> [PROBLEM REQUIREMENTS]: Among the entries below, only the lines from the one with "Figure A2. Simulation" through the one with "Figure 1. Literature identification" are wanted, reproduced exactly. Pictures are not wanted.

> [INPUT FOR THIS TASK]:

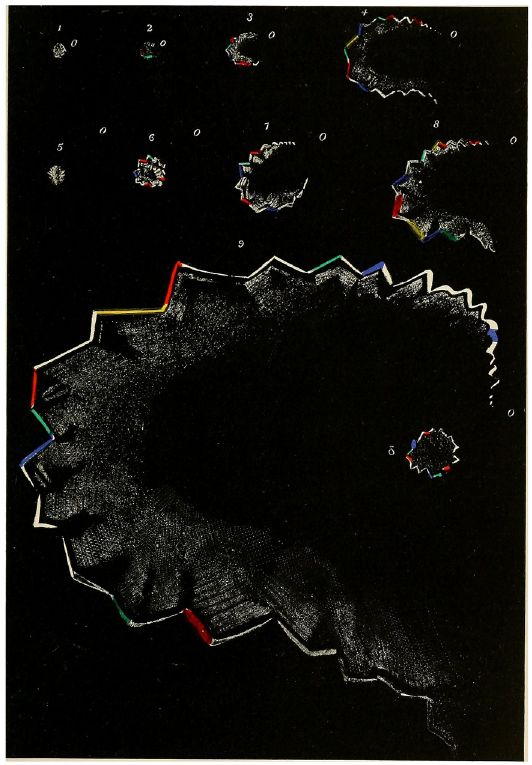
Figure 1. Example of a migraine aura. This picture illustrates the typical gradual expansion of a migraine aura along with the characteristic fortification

...

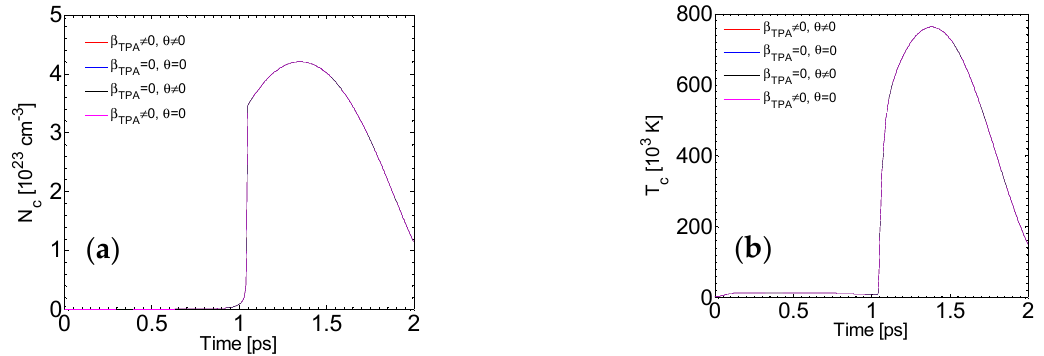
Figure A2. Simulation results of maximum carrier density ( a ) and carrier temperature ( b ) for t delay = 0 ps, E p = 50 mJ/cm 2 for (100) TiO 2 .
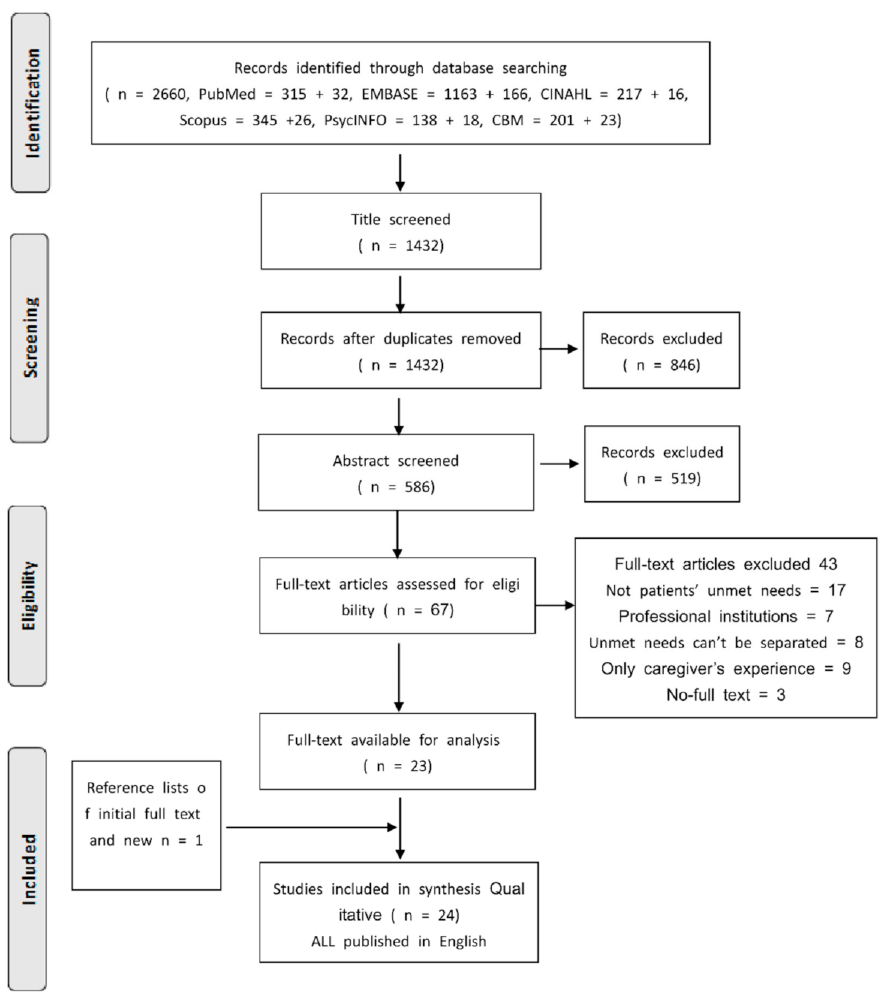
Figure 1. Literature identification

> [RESULT OF THIS TASK]:
Figure A2. Simulation results of maximum carrier density ( a ) and carrier temperature ( b ) for t delay = 0 ps, E p = 50 mJ/cm 2 for (100) TiO 2 .
Figure 1. Literature identification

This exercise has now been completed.